- **Work instruction**
List the lines as a numbered list, starting with the line that contains "What is the minimum value for SSF (4)?" and going on through the line that contains "Between col_7 and", with both of those lines included. Leave out blank lines and pictures.

- **Records for the exercise**
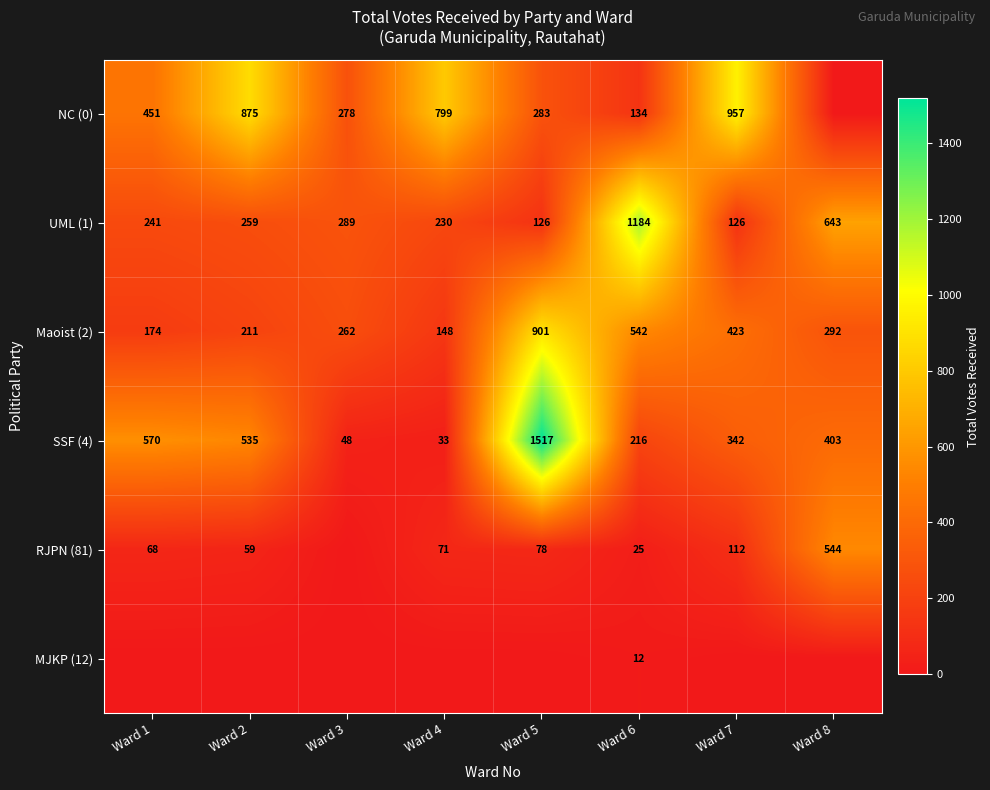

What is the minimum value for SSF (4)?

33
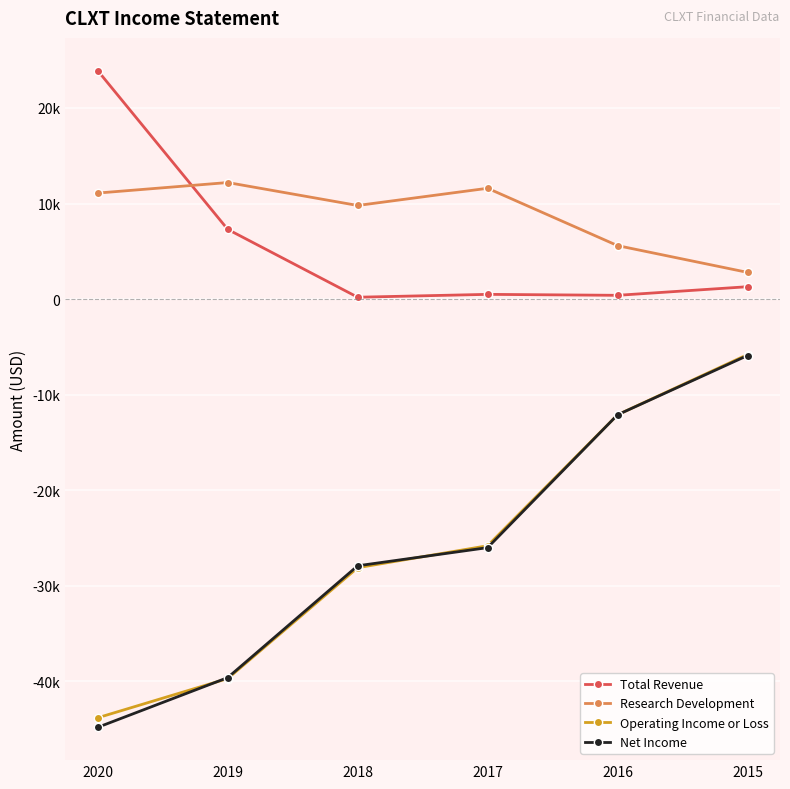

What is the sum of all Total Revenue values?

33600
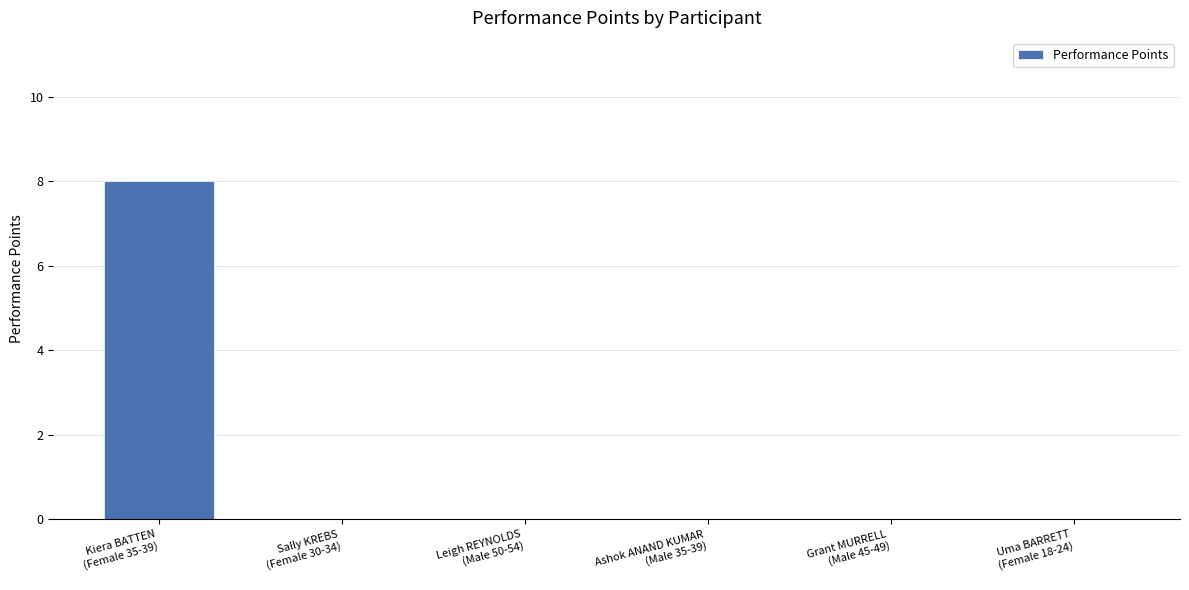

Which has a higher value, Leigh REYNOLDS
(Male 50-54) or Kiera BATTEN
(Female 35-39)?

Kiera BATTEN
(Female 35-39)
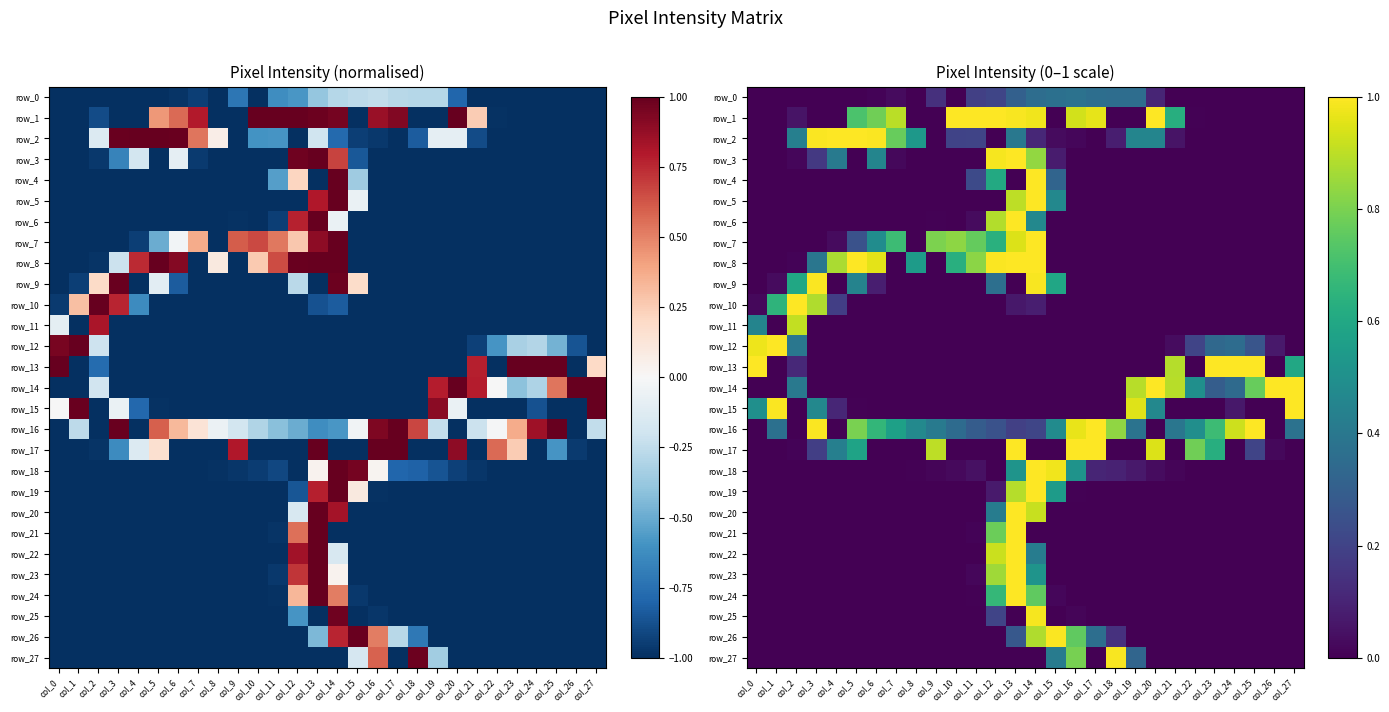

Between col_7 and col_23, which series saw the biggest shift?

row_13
--
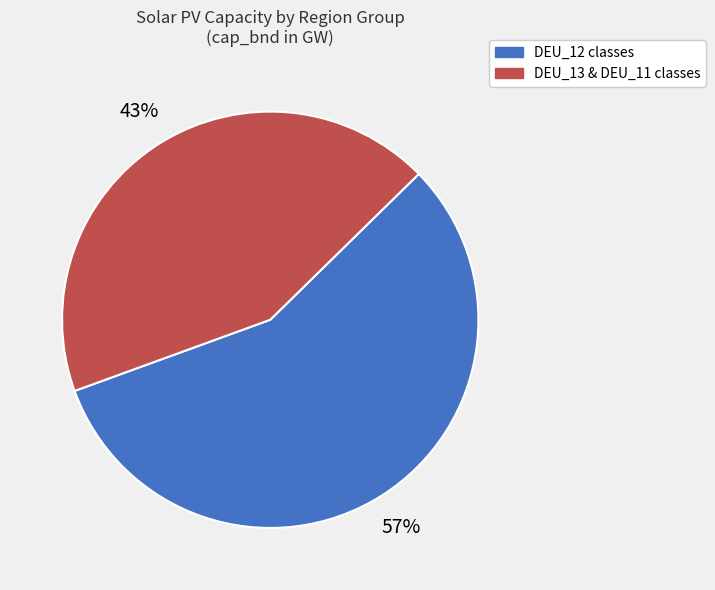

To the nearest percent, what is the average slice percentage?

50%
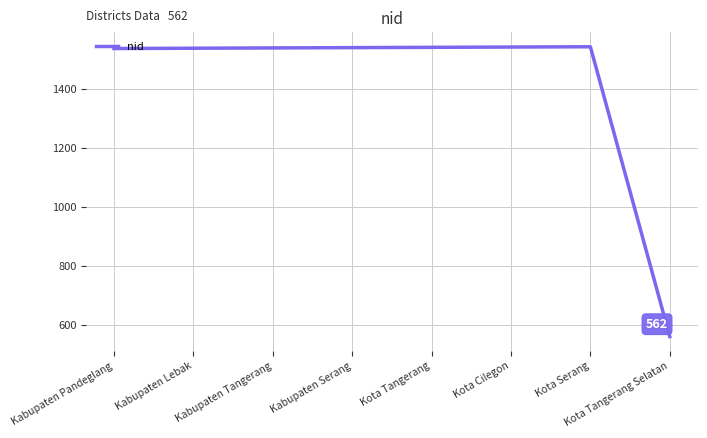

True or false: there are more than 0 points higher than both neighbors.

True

- **Your solution**
1. What is the minimum value for SSF (4)?
2. 33
3. What is the sum of all Total Revenue values?
4. 33600
5. Which has a higher value, Leigh REYNOLDS
6. (Male 50-54) or Kiera BATTEN
7. (Female 35-39)?
8. Kiera BATTEN
9. (Female 35-39)
10. Between col_7 and col_23, which series saw the biggest shift?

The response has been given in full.